ULTRACOMPUTER – SUPERCARTRIDGE
Listening to SUPERCARTRIDGE? You’re on the game grid now, that’s for sure: except this one’s a backalley find of a B-list console with several pins missing rather than a state-of-the-art arcade cabinet. This is the second album from ULTRACOMPUTER, one of the many anonymous and pseudo-anonymous projects on TKX Vault,1 and it is certainly one of the label’s works that is most indebted to the foundations of the digital era.
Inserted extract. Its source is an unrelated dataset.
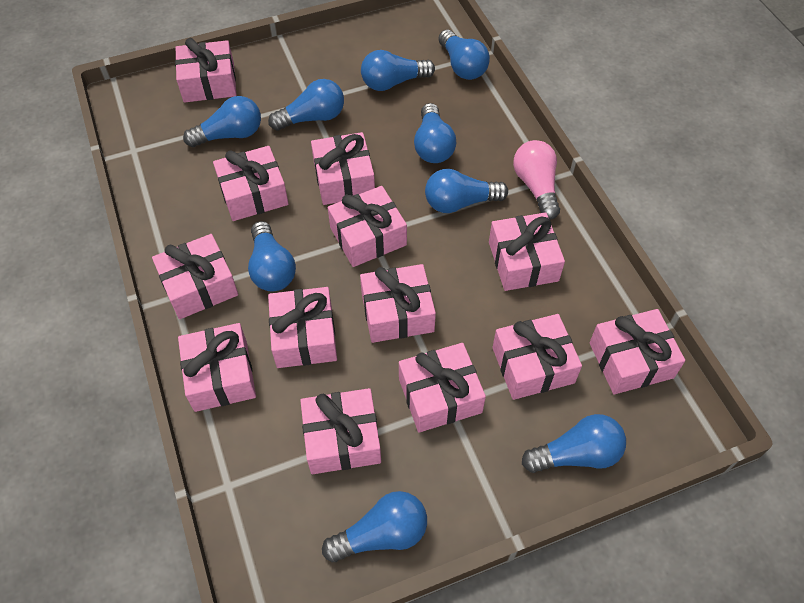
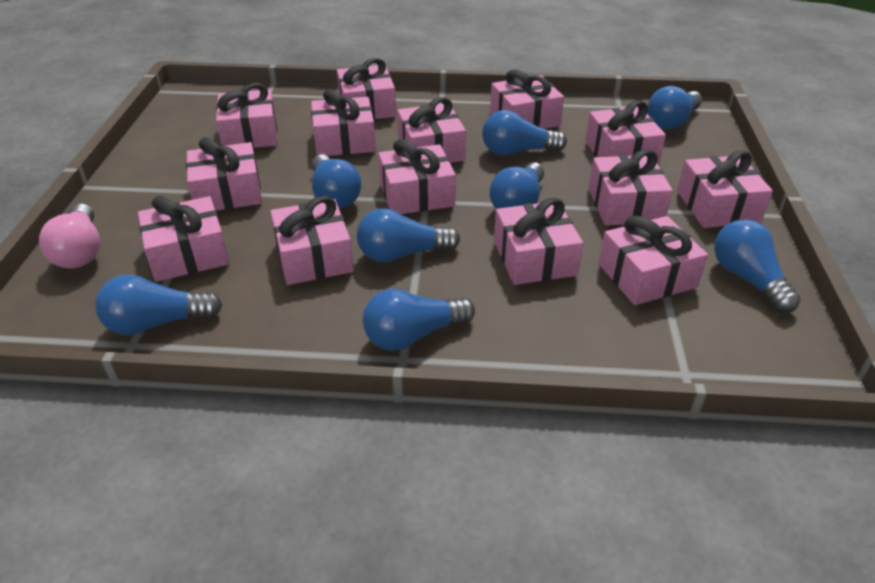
blue light bulb: 9 -> 8
pink gift: 13 -> 14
There is plenty of eighties music that sounds immediate and ageless, like Underwater Moonlight by The Soft Boys or The Stone Roses’ self-titled debut; SUPERCARTRIDGE is not one of those albums. Although it was released in Spring of 2015, SUPERCARTRIDGE is exceptionally dated in music and visual aesthetic, as if thick layers of dust are covering the long-disused motherboard. It’s gaming tunes retrieved from a chalky North Carolina flea market. The album artwork demonstrates as much, taking the form of a bent and worn cardboard casing to some unknown pre-crash gaming console;2 combine this with some of the most physically-corrupted chiptune out there, and you’ve got yourself a stew going.
SUPERCARTRIDGE is best experienced as a single, unbroken suite. The first and final two tracks are extreme low-fidelity plays of nameless pop and electronic music, with the middle six being miniclips and advertisements of then-modern electronic paraphernalia. Unlike many microsample albums, these don’t overstay their welcome; there’s no fluff or constant repetition of the same thing except for a slow-down two-thirds of the way through; everything feels purposeful and inexpendable. Even the cassette clicking of “X_06” has its place by introducing the next album half, and it’s only sixteen seconds long. The main negative is in its ending: “X_10” is nothing more than a standard jazz track sample, and it’s strikingly at odds with the rest of SUPERCARTRIDGE‘s video game-ish, decrepit-technology vibe. The sample itself isn’t bad, but it has no place on this particular release.
Other than that, SUPERCARTRIDGE is something of a hidden gem for a very select group of listeners. ULTRACOMPUTER isn’t exactly a household project name within the avant-garde electronic music circles, but this album’s antiquated milieu is immersive and impressive – and overlooked. It’s a worthy addition to the library of the classic-style fan whose interest in vaporwave is in the genre’s eclectic appropriation and evocation of bygone cultures – ones that really weren’t all that long ago, yet, with a bit of exceptionally clever presentation, may sound so just the same.
1. X_01 – (3:39)
2. X_02 – (4:23)
3. X_03 – (1:13)
4. X_04 – (1:07)
5. X_05 – (2:21)
6. X_06 – (0:16)
7. X_07 – (0:52)
8. X_08 – (2:20)
9. X_09 – (4:02)
10. X_10 – (3:17)
1Formerly known as Tokyo Exchange. The label is an imprint of Dream Catalogue.
2Personally, I like the Vectrex most of all.